Anytime that you have a needle injected into the skin you are risking getting a bruise. Massaging after lip injections is done to smooth out the product so there is no lumps or bumps. I would leave that up to your injector to do after your treatment. Avoiding aspirin products, alcohol and omega 3-6 prior to injections would be beneficial as these have blood thinning qualities that cause extra bleeding and bruising.
The reason we massage after filler injection is three-fold – 1) We want to make sure there is no clumping of product irregularity in a particular injected area. 2) Massaging helps avoid the inadvertent injection into smaller veins in the injected area which can lead to poor oxygenation and tissue necrosis. 3) To prevent bruising. That’s right, massaging the area stimulates small clot formation and decreases the incidence of bruising post-injection! So I have a suspicion that your bruising is from an nicked venule and not massage.

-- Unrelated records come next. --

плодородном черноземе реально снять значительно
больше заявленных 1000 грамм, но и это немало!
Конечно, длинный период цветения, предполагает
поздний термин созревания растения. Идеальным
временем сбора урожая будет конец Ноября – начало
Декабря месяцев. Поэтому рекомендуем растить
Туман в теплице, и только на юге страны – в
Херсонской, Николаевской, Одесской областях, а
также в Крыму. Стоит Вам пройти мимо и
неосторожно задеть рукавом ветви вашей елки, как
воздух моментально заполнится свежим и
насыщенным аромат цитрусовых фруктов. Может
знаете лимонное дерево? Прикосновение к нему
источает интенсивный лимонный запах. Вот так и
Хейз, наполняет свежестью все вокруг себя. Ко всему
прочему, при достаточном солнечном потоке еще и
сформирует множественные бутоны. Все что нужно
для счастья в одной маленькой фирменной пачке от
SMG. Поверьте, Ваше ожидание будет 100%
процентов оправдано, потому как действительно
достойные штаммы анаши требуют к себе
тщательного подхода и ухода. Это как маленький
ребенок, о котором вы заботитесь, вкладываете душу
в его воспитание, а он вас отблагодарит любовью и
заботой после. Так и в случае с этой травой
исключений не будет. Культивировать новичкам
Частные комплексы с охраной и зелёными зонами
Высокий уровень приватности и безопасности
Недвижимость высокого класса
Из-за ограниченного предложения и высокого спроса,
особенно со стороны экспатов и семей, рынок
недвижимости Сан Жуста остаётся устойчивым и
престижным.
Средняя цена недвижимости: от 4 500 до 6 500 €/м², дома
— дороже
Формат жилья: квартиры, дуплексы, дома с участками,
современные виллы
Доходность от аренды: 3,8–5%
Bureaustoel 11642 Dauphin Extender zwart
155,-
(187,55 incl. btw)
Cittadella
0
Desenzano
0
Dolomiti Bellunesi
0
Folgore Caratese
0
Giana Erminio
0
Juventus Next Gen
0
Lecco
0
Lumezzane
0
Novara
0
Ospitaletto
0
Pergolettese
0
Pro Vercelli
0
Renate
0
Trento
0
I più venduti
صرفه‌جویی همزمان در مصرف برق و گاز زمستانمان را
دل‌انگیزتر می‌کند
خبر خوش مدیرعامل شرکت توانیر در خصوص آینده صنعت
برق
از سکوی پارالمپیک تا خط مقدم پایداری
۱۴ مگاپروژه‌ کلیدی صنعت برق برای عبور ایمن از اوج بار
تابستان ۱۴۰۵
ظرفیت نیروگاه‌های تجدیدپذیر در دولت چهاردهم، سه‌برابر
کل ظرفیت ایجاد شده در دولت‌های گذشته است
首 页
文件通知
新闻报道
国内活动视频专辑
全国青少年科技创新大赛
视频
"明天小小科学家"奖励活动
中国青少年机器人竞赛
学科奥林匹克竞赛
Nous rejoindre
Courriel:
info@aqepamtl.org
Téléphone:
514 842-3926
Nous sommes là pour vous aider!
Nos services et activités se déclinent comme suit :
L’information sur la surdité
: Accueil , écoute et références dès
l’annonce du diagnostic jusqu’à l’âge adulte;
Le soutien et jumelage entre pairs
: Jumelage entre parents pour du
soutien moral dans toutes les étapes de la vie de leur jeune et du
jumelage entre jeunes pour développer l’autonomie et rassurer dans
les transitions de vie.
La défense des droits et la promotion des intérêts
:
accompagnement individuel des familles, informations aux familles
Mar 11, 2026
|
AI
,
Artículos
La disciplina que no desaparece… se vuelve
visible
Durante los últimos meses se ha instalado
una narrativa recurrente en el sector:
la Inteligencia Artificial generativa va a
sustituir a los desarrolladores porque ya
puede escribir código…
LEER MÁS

Only if the massing is needed then the injector would have to do so, you can try taking arnica before or after treament to helo eliminate bruising
When juvederm is placed it required many many needle sticks. Often more than 100 needle sticks for both upper and lower lips are required. Any time a human body is punctured with a needle there is the possibility of a little or very big bruise. This is just the way it is. Kind of like the sun raises in the East and sets in the West for example. If you cannot accept bruising from time to time do not do jusederm or botox or any treatment that requires a needle. Yes massaging is necessary not only by the PHYSICIAN but also by you at home. I tell my patients to massage 3 minutes, 3 x a day for 3 days and more if needed. The massaging did not cause the bruising. If you do not like or trust you injector, then seek a new physician injector. My Best, Dr C
I do the massage that is needed while placing the juvederm then ask that the patient not manipulate the area at all after they go home.
Occasionally if there is a lump some massage may be needed, but this is not the normal sequence.
It is important for the physician to massage after they inject to make sure the product is smooth and not lumpy. While it should not be done with excessive strength it is probably not the cause of the bruising, as the other physicians have stated in their answers.
I usually massage them during and after filler placement. I tell patients that if they feel a lump during the first few days after injection, they can either come back in to see me or they can massage it themselves.
Whether to massage or not is often based on the injectors preference. I tend to not massage excessively when I inject into the lips. As stated the bruising is mostly from the injections but can also result from vigorous massaging.
The bruising isn't from the massaging - it's from the actual injections. You risk a bruise every time the needle enters the skin. I ask patients to actually not massage themselves because they can move the filler into undesired locations and make things much worse. I don't know if you took any Advil or ibuprofen or aspirin prior to the injections? Those can make bruising worse, so avoid those for a few days prior to injections. But the massaging isn't the culprit here - it's the injections themselves and the fact that the lips have thin, sensitive skin that's more prone to bruises.
"This answer has been solicited without seeing this patient and cannot
be held as true medical advice, but only opinion. Seek in-person
treatment with a trained medical professional for appropriate care."